- The Washington Times - Friday, June 22, 2007

THE WASHINGTON TIMES Democrats yesterday accused Deputy Attorney General Paul J. McNulty of giving dishonest answers during a congressional hearing on the U.S. attorney firings, and said they will press forward in trying to find out the extent of White House involvement in the firings.

“That was not a fully candid discussion that we had,” House Judiciary Committee Chairman John Conyers Jr., Michigan Democrat, said after a nearly three-hour hearing with Mr. McNulty.

Mr.
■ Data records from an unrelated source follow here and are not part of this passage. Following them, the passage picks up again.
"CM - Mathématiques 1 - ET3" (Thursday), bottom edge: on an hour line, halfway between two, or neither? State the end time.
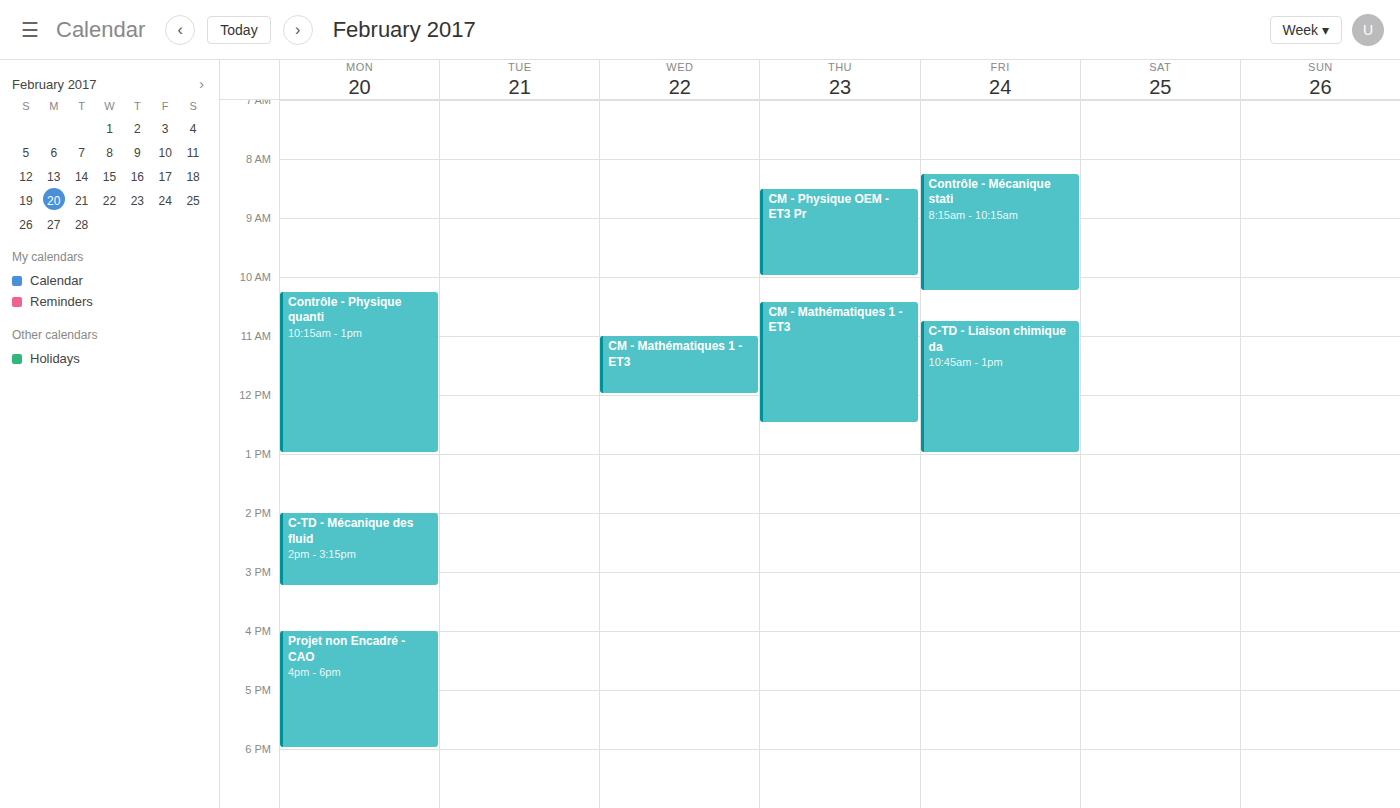
12:30 -- halfway between the 12:00 and 13:00 lines.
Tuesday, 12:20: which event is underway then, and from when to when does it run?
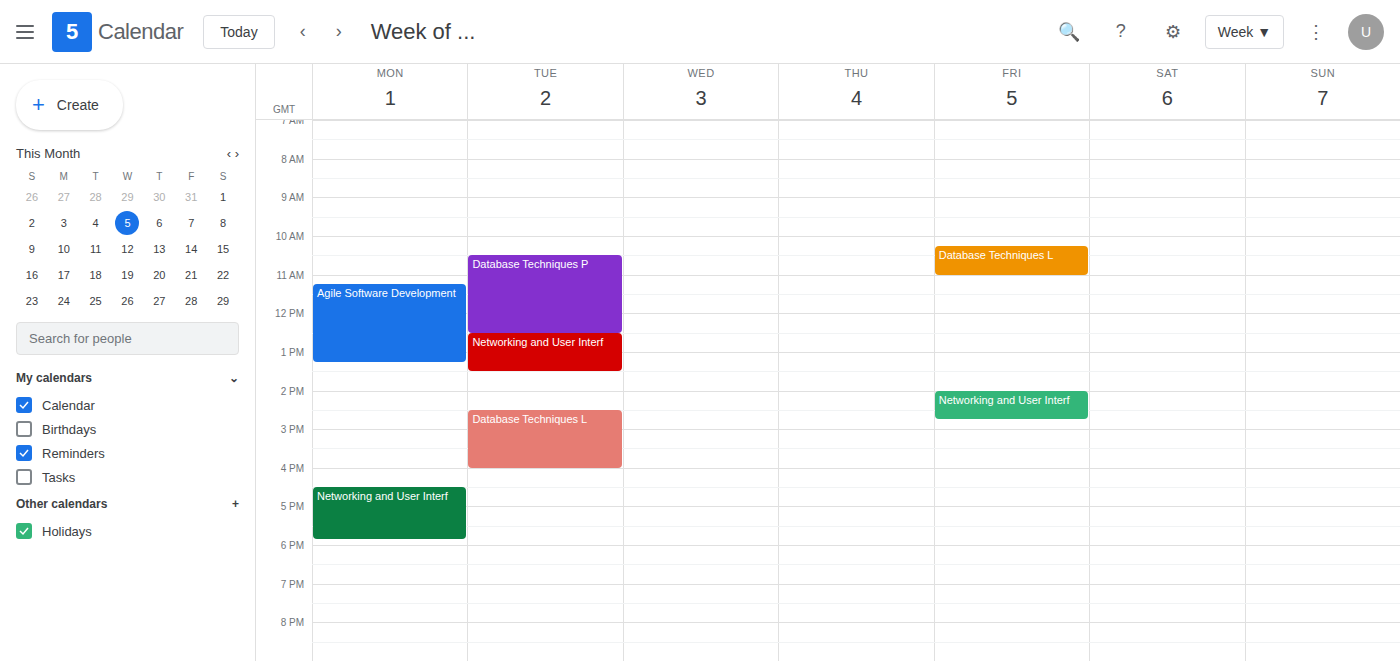
"Database Techniques P", 10:30 to 12:30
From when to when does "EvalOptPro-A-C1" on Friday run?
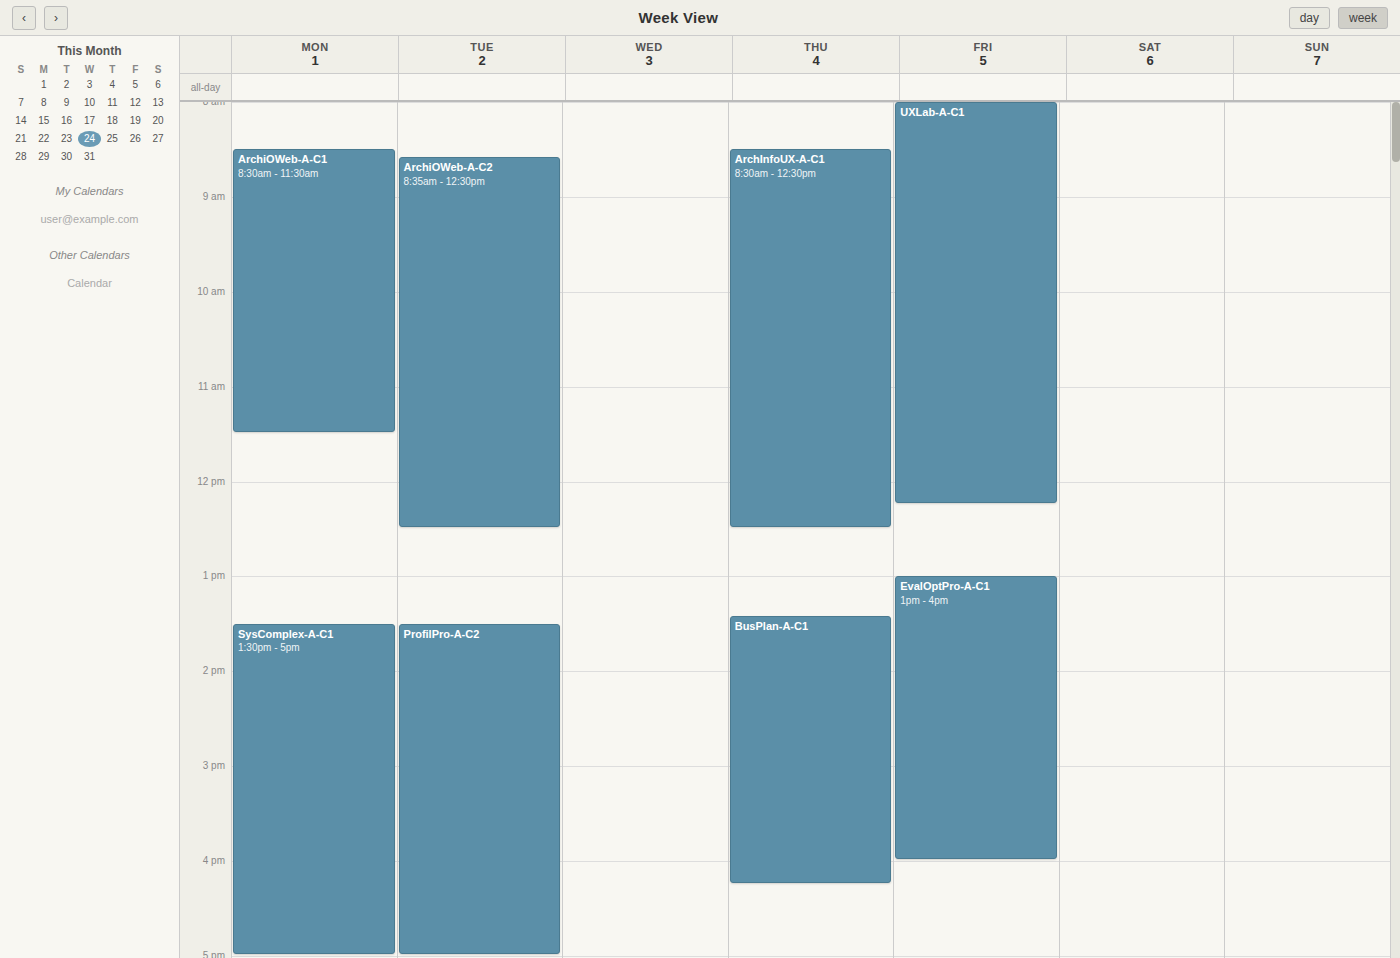
1:00 PM to 4:00 PM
Conyers said he and Senate Democrats are considering filing contempt of Congress citations against two former White House officials who have been subpoenaed to testify, and against White House Chief of Staff Joshua B. Bolten, who has been subpoenaed to provide documents.

The White House has refused Democrats’ summons, and has offered private meetings with current and former administration officials but without transcription a proposal Democrats have rebuffed, setting up a showdown in the courts if no compromise is reached.

Mr. McNulty, who announced last month that he will resign this summer, was asked about charges from former Justice Department official Monica Goodling that he did not tell the Senate Judiciary Committee on Feb. 6 all he knew about White House input on the firings.

Miss Goodling, who resigned from the Justice Department in April and testified only after she was granted immunity, told the committee last month that Mr. McNulty was “not fully candid about his knowledge of White House involvement in the replacement decision.”

Mr. McNulty told the committee yesterday that he testified truthfully in February, and that more information detailing White House involvement has since been revealed in documents released by the Justice Department.

“My testimony was dead-on accurate to what I knew at the time, that the White House had approved the names at the time,” Mr. McNulty said.

Mr. McNulty gave a broad answer in February that indicated he had no personal knowledge of White House involvement. Released e-mail exchanges have shown that several White House officials were consulted about the firings over the course of the yearlong process, and that Mr. Bush and his adviser Karl Rove both passed on complaints about specific U.S. attorneys to Mr. Gonzales.

None of this activity would be illegal or improper unless a prosecutor was removed to block further progress in a corruption investigation, or because a prosecutor refused to engage in politically motivated prosecutions. No evidence of such activity has surfaced in the hearings and interviews in the past five months.

Mr. McNulty also denied that he had accused Miss Goodling of withholding information from him during a conversation with Sen. Charles E. Schumer, New York Democrat.

“I didn’t accuse anybody of purposely withholding information,” Mr. McNulty said.

Mr. McNulty said he did not know the extent of White House involvement in February because he was not involved in deciding which attorneys were to be fired until the end of the yearlong process.

He said he stopped Miss Goodling, a White House liaison at the Justice Department, from attending a Feb. 14 meeting with Senate staffers because he thought her presence would make the firings appear politically motivated, when he thought them to be performance-related. Miss Goodling has admitted she improperly screened job applicants at the Justice Department for their political beliefs.

Mr. Conyers said after the hearing that he did not believe Mr. McNulty’s answers.

“He says he was out of the loop. It looks like he was,” Mr. Conyers said. “It’s very hard to accept that for all this period of time he didn’t know anything, he didn’t hear anything.”

Rep. Linda T. Sanchez, California Democrat, said Mr. McNulty “did a good job of being evasive.”

Rep. Chris Cannon, Utah Republican, said Mr. McNulty answered questions thoroughly and “left the Democrats with nothing.”